Calling for transdisciplinary efforts to develop a multiscale crop modelling framework for assessing climate change adaptation

Global crop production is increasingly threatened by climate change events, and human interventions are widely considered to be essential for minimising such a threat. One of such interventions is improved adaptation strategies, e.g. breeding for crop genotypes (G) that can better adapt to future environmental conditions (E) when combined with proper genotype-specific crop management options (M). Crop modelling has long been touted as a most effective tool to guide the design of this adaptation strategy. Although this G x E x M modelling was already proposed some 20 years ago by scientists of our Centre, crop models have hardly been proven successful in supporting such strategies. Part of the reasons was the fact that adapting crop production systems to climate change was considered to be a typical domain of studies at a higher aggregation level, where understanding biological details for crop response to climate change variables is believed to be irrelevant.

However, G x E x M in the context of climate change is often subtle; if not properly quantified, inaccuracies occurred at individual scales would aggregate to result in a wrong projection of the impact at the systems level. For example, our Centre has identified that the modelled direction of interaction between elevated [CO2] and increased temperature by prevailing existing crop models was opposite to the direction as predicted by the underlying biochemistry. Such models would not be useful for designs to develop climate-smart crop genotypes. Meanwhile, adaptation of crop production to climate change should be treated along environmental sustainability, as the environmental footprint of crop production may change with adoption of different adaptation strategies over an extended time and space.

With these considerations in mind, a group of international scientists (including crop modellers, climate modellers, biologists, biogeochemists, breeders, and etc.) called for an international and transdisciplinary effort to develop a multiscale crop modelling framework for climate change adaptation assessment.

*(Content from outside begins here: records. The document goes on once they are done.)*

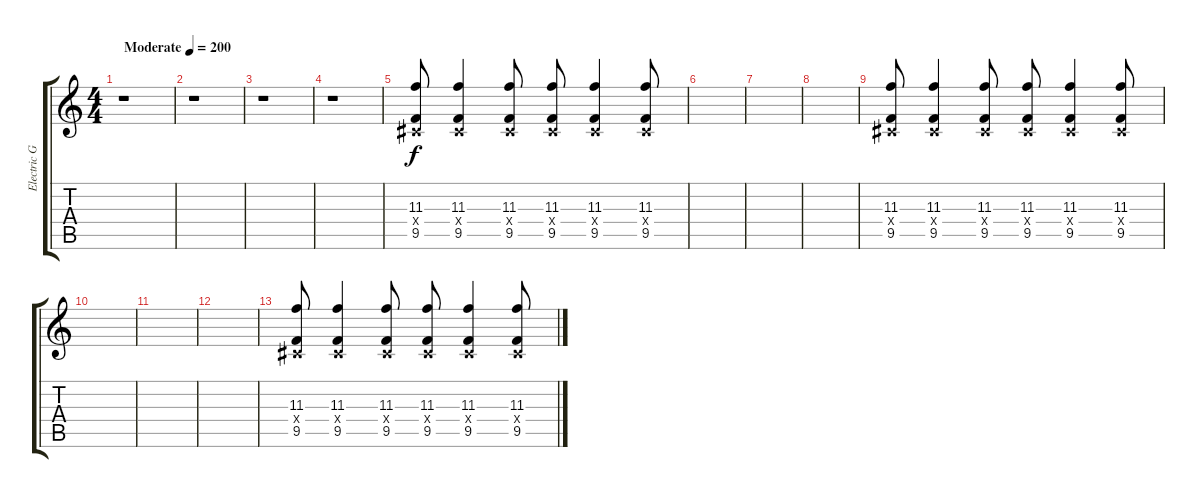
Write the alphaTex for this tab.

\track ("Electric Guitar" "Electric G") {instrument distortionguitar}
\staff {score tabs}
\tuning (Eb4 Bb3 Gb3 Db3 Ab2 Db2) {hide}
\ts (4 4)
\tempo (200 "Moderate")
\clef g2
\ks c
r.1{dy f instrument distortionguitar} |
r.1 |
r.1 |
r.1 |
(11.3 0.4{x} 9.5).8 (11.3 0.4{x} 9.5).4 (11.3 0.4{x} 9.5).8 (11.3 0.4{x} 9.5).8 (11.3 0.4{x} 9.5).4 (11.3 0.4{x} 9.5).8 |
|
|
|
(11.3 0.4{x} 9.5).8 (11.3 0.4{x} 9.5).4 (11.3 0.4{x} 9.5).8 (11.3 0.4{x} 9.5).8 (11.3 0.4{x} 9.5).4 (11.3 0.4{x} 9.5).8 |
|
|
|
(11.3 0.4{x} 9.5).8 (11.3 0.4{x} 9.5).4 (11.3 0.4{x} 9.5).8 (11.3 0.4{x} 9.5).8 (11.3 0.4{x} 9.5).4 (11.3 0.4{x} 9.5).8
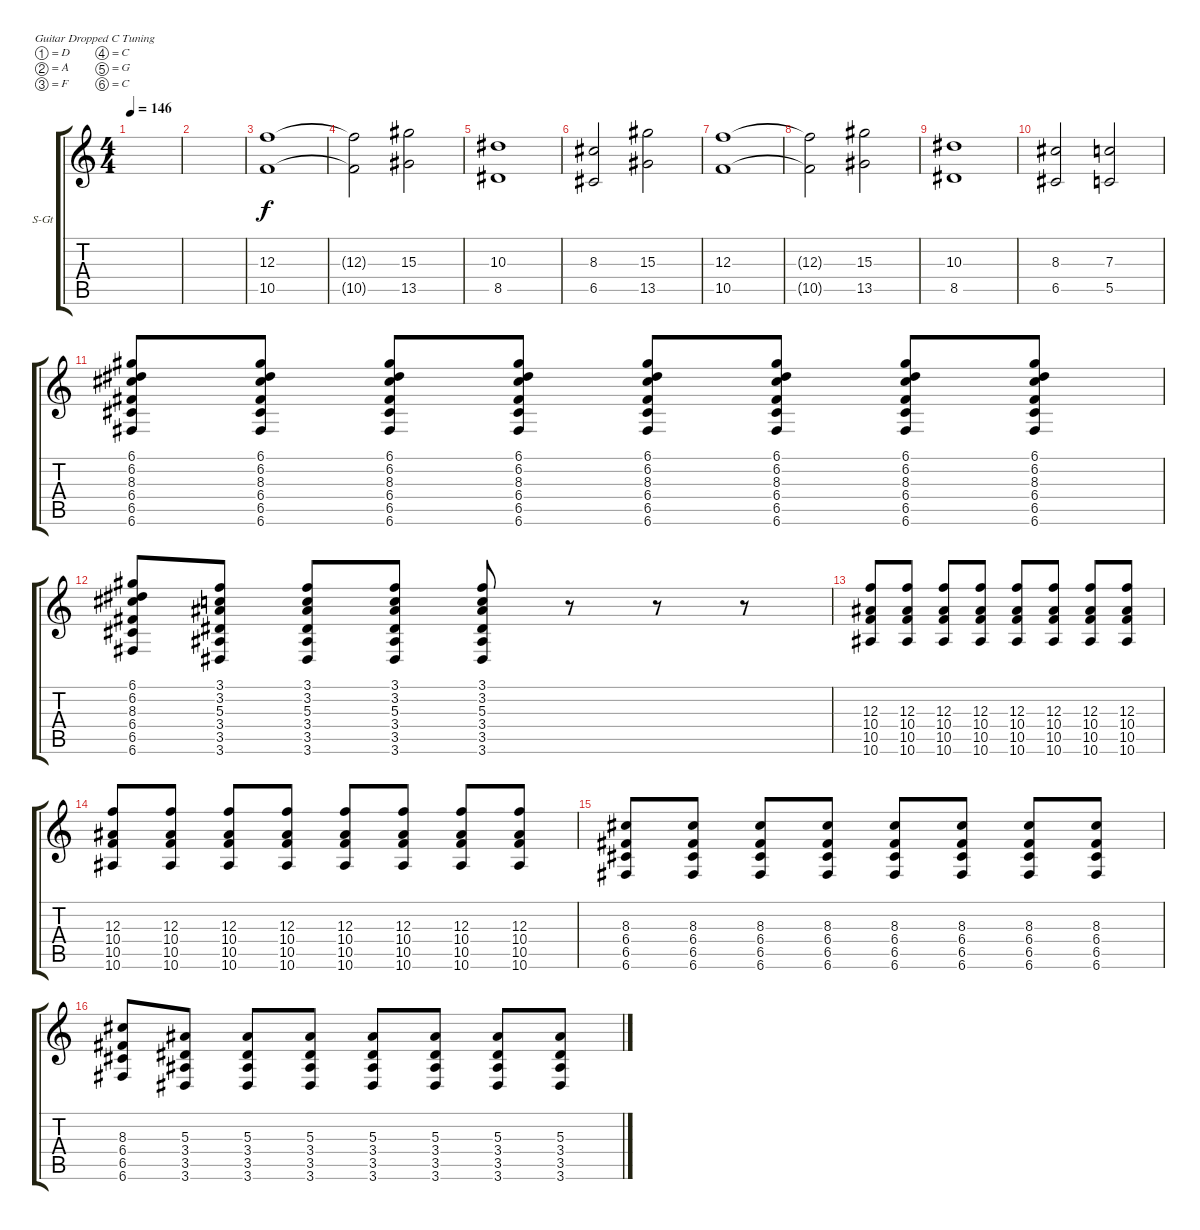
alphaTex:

\defaultSystemsLayout 4
\bracketExtendMode groupsimilarinstruments
\firstSystemTrackNameOrientation horizontal
\otherSystemsTrackNameOrientation horizontal
\track ("Guitar Left" "S-Gt") {instrument acousticguitarsteel}
\staff {score tabs}
\tuning (D4 A3 F3 C3 G2 C2)
\ts (4 4)
\tempo 146
\clef g2
\ks c
|
|
(10.5 12.3).1 |
(10.5{t} 12.3{t}).2 (13.5 15.3).2 |
(8.5 10.3).1 |
(6.5 8.3).2 (13.5 15.3).2 |
(10.5 12.3).1 |
(10.5{t} 12.3{t}).2 (13.5 15.3).2 |
(8.5 10.3).1 |
(6.5 8.3).2 (5.5 7.3).2 |
(6.6 6.5 6.4 8.3 6.2 6.1).8 (6.6 6.5 6.4 8.3 6.2 6.1).8 (6.6 6.5 6.4 8.3 6.2 6.1).8 (6.6 6.5 6.4 8.3 6.2 6.1).8 (6.6 6.5 6.4 8.3 6.2 6.1).8 (6.6 6.5 6.4 8.3 6.2 6.1).8 (6.6 6.5 6.4 8.3 6.2 6.1).8 (6.6 6.5 6.4 8.3 6.2 6.1).8 |
(6.6 6.5 6.4 8.3 6.2 6.1).8 (3.6 3.5 3.4 5.3 3.2 3.1).8 (3.6 3.5 3.4 5.3 3.2 3.1).8 (3.6 3.5 3.4 5.3 3.2 3.1).8 (3.6 3.5 3.4 5.3 3.2 3.1).8 r.8 r.8 r.8 |
(10.6 10.5 10.4 12.3).8 (10.6 10.5 10.4 12.3).8 (10.6 10.5 10.4 12.3).8 (10.6 10.5 10.4 12.3).8 (10.6 10.5 10.4 12.3).8 (10.6 10.5 10.4 12.3).8 (10.6 10.5 10.4 12.3).8 (10.6 10.5 10.4 12.3).8 |
(10.6 10.5 10.4 12.3).8 (10.6 10.5 10.4 12.3).8 (10.6 10.5 10.4 12.3).8 (10.6 10.5 10.4 12.3).8 (10.6 10.5 10.4 12.3).8 (10.6 10.5 10.4 12.3).8 (10.6 10.5 10.4 12.3).8 (10.6 10.5 10.4 12.3).8 |
(6.5 6.6 8.3 6.4).8 (6.5 6.6 8.3 6.4).8 (6.5 6.6 8.3 6.4).8 (6.5 6.6 8.3 6.4).8 (6.5 6.6 8.3 6.4).8 (6.5 6.6 8.3 6.4).8 (6.5 6.6 8.3 6.4).8 (6.5 6.6 8.3 6.4).8 |
(6.5 6.6 8.3 6.4).8 (3.6 3.5 3.4 5.3).8 (3.6 3.5 3.4 5.3).8 (3.6 3.5 3.4 5.3).8 (3.6 3.5 3.4 5.3).8 (3.6 3.5 3.4 5.3).8 (3.6 3.5 3.4 5.3).8 (3.6 3.5 3.4 5.3).8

This call is now published in Nature Plants.

Dr Xinyou Yin of our Centre contributed to this initiative, which was led by scientists of the University of Illinois at Urbana-Champaign, USA. While the proposed multiscale modelling framework may be controversial, it will surely promote broad collaborations among scientists across different communities for knowledge exchange, data sharing, open-source coding and community-based model development and benchmarking.